*** SELECTED TEXT ***
The glove box is more accurately described as a drawer and is absolutely cavernous by glove box standards. Never mind manuals and insurance documents, it’ll even swallow small boxes with ease. And on the topic of storage, the two cupholders up front are large enough to hold venti-sized drinks, and there are loads of cubbyholes, bins, and places where you can stuff your belongings. A lot of thought has gone into the cabin to make it as practical as it can be.

Loads of leg space in the back.

It has a “V2L” (vehicle-to-load) function, which essentially turns the car into a giant power bank on wheels. Underneath the rear seats is a UK three-pin power socket that can be used to power and charge devices. You can use an external V2L adapter with the charging port and use it to power appliances and devices. In this form, it delivers up to 3.6kW of juice, which is enough to power a host of appliances – including portable BBQ grills, refrigerators, and kettles. While you're at this, you could also easily consider packing a portable projector for some outdoor entertainment. This makes the Ioniq 5 especially handy if you are the outdoorsy type.
***
TASK TO COMPLETE:
Using the Ioniq 5 review, explain in one to three sentences why the car is especially handy for the outdoorsy type.
*** GIVEN DATA ***
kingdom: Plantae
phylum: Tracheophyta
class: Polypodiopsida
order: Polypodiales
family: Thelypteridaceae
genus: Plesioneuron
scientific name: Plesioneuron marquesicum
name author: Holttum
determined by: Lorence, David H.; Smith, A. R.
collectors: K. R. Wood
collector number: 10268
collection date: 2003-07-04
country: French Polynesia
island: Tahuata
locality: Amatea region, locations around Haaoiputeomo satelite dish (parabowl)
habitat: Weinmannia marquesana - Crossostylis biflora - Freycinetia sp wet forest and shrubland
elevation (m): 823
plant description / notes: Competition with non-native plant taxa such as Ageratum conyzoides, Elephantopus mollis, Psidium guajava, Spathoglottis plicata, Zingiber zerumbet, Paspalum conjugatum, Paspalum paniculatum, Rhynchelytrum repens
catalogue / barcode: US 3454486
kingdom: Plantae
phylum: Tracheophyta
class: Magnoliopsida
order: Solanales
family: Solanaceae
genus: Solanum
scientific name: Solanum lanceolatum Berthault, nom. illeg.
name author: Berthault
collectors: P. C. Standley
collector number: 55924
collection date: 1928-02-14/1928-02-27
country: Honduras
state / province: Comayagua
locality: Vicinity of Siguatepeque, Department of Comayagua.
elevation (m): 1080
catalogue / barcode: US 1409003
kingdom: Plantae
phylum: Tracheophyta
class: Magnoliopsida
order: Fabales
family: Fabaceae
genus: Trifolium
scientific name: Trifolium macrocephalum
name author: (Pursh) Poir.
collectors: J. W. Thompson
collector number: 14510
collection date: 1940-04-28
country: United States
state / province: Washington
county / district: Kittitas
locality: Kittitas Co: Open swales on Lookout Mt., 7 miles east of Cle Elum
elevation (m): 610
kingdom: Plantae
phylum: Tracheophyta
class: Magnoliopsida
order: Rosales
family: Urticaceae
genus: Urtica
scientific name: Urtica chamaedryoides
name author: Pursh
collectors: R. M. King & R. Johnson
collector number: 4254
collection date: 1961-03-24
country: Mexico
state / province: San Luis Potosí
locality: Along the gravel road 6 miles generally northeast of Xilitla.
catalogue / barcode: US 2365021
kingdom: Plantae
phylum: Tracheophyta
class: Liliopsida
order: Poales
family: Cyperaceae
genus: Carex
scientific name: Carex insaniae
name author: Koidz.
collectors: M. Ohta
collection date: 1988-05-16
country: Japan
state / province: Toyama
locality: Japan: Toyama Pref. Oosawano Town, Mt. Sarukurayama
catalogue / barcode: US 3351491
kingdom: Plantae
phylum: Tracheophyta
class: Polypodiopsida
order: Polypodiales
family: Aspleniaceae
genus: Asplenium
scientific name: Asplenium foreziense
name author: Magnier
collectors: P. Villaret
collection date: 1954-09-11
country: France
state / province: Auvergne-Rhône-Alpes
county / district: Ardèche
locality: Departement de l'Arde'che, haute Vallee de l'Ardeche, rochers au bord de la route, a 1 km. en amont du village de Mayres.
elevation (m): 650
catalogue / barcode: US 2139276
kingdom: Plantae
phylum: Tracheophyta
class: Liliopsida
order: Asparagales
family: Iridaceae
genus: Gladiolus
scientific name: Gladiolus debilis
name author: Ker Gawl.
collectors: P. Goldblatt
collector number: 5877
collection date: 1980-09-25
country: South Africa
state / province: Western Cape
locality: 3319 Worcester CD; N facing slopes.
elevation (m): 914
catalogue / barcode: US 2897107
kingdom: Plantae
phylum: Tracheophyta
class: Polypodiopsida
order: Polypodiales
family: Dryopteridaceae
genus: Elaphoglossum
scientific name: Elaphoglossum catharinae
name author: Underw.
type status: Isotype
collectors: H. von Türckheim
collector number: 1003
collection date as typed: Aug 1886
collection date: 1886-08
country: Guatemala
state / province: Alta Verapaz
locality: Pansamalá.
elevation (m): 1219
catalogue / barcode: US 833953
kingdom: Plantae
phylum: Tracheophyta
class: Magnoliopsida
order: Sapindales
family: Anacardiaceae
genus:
***
FINISHED EXERCISE:
Its "V2L" (vehicle-to-load) function turns the car into a giant power bank on wheels. Devices and appliances can be powered through a UK three-pin socket under the rear seats or an external V2L adapter on the charging port. In that form it delivers up to 3.6kW, enough to run appliances like portable BBQ grills, refrigerators, and kettles.